Using KFold cross validation to get MAE for each data split

Question

I want to get mean absolute error (MAE) for each split of data using 5-fold cross validation. I have built a custom model using Xception.

Hence, to try this, I coded the following:

# Data Generators:
train_gen = flow_from_dataframe(core_idg, train_df, 
                                path_col = 'path',
                                y_col = 'boneage_zscore', 
                                target_size = IMG_SIZE,
                                color_mode = 'rgb',
                                batch_size = 32,
                                shuffle = True)

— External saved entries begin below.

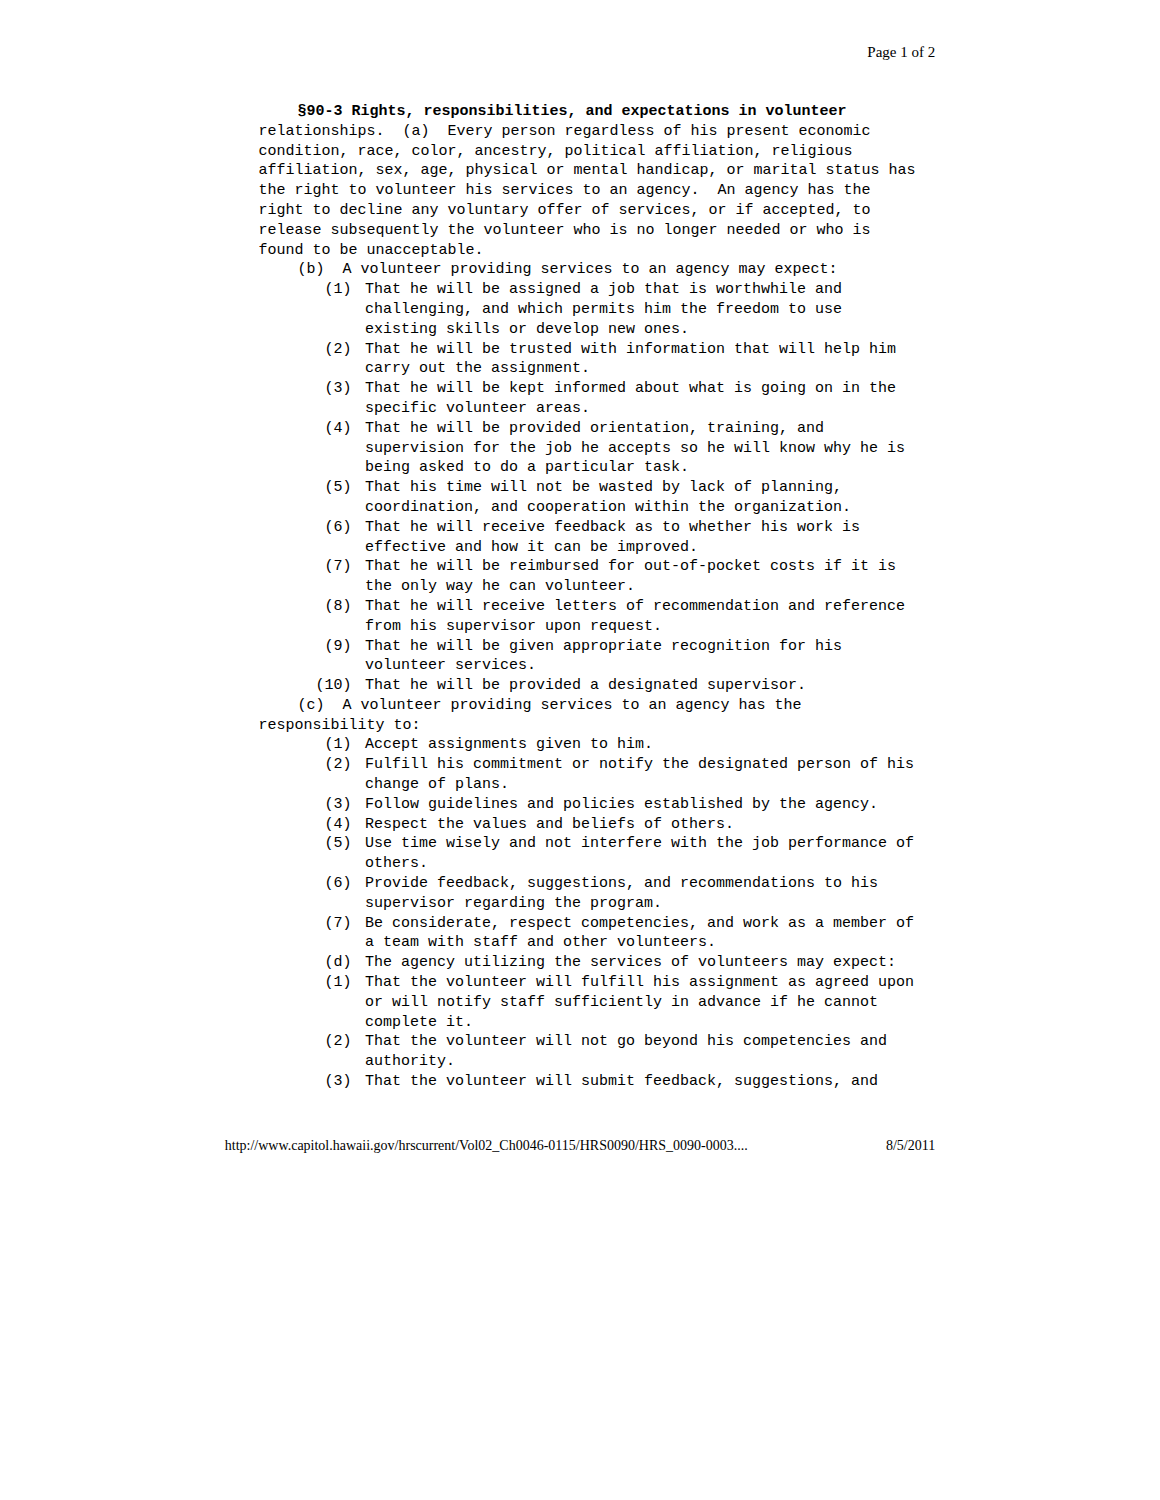Page 1 of 2
§90-3 Rights, responsibilities, and expectations in volunteer
relationships. (a) Every person regardless of his present economic condition, race, color, ancestry, political affiliation, religious affiliation, sex, age, physical or mental handicap, or marital status has the right to volunteer his services to an agency. An agency has the right to decline any voluntary offer of services, or if accepted, to release subsequently the volunteer who is no longer needed or who is found to be unacceptable.
(b) A volunteer providing services to an agency may expect:
(1)
That he will be assigned a job that is worthwhile and challenging, and which permits him the freedom to use existing skills or develop new ones.
(2)
That he will be trusted with information that will help him carry out the assignment.
(3)
That he will be kept informed about what is going on in the specific volunteer areas.
(4)
That he will be provided orientation, training, and supervision for the job he accepts so he will know why he is being asked to do a particular task.
(5)
That his time will not be wasted by lack of planning, coordination, and cooperation within the organization.
(6)
That he will receive feedback as to whether his work is effective and how it can be improved.
(7)
That he will be reimbursed for out-of-pocket costs if it is the only way he can volunteer.
(8)
That he will receive letters of recommendation and reference from his supervisor upon request.
(9)
That he will be given appropriate recognition for his volunteer services.
(10)
That he will be provided a designated supervisor.
(c) A volunteer providing services to an agency has the
responsibility to:
(1)
Accept assignments given to him.
(2)
Fulfill his commitment or notify the designated person of his change of plans.
(3)
Follow guidelines and policies established by the agency.
(4)
Respect the values and beliefs of others.
(5)
Use time wisely and not interfere with the job performance of others.
(6)
Provide feedback, suggestions, and recommendations to his supervisor regarding the program.
(7)
Be considerate, respect competencies, and work as a member of a team with staff and other volunteers.
(d)
The agency utilizing the services of volunteers may expect:
(1)
That the volunteer will fulfill his assignment as agreed upon or will notify staff sufficiently in advance if he cannot complete it.
(2)
That the volunteer will not go beyond his competencies and authority.
(3)
That the volunteer will submit feedback, suggestions, and
http://www.capitol.hawaii.gov/hrscurrent/Vol02_Ch0046-0115/HRS0090/HRS_0090-0003.... 8/5/2011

X_train, Y_train = next(train_gen)

#-----------------------------------------------------------------------
# Custom Model initiation:
    
base_model = Xception(input_shape = X_train.shape[1:], include_top = False, weights = 'imagenet')
base_model.trainable = True

model = Sequential()
model.add(base_model)
model.add(GlobalMaxPooling2D())
model.add(Flatten())

model.add(Dense(16, activation = 'relu'))
model.add(Dense(1, activation = 'linear'))

def mae_months(in_gt, in_pred):
    return mean_absolute_error(boneage_div * in_gt, boneage_div * in_pred) 

# Compile model
adam = Adam(learning_rate = 0.0005)
model.compile(loss = 'mse', optimizer = adam, metrics = [mae_months])

#-----------------------------------------------------------------------
# KFold
n_splits = 5
kf = KFold(n_splits = n_splits, shuffle = True, random_state = 42)

I coded up to KFold, but now I am stuck with proceeding to the cross validation step to get MAE for each data splits?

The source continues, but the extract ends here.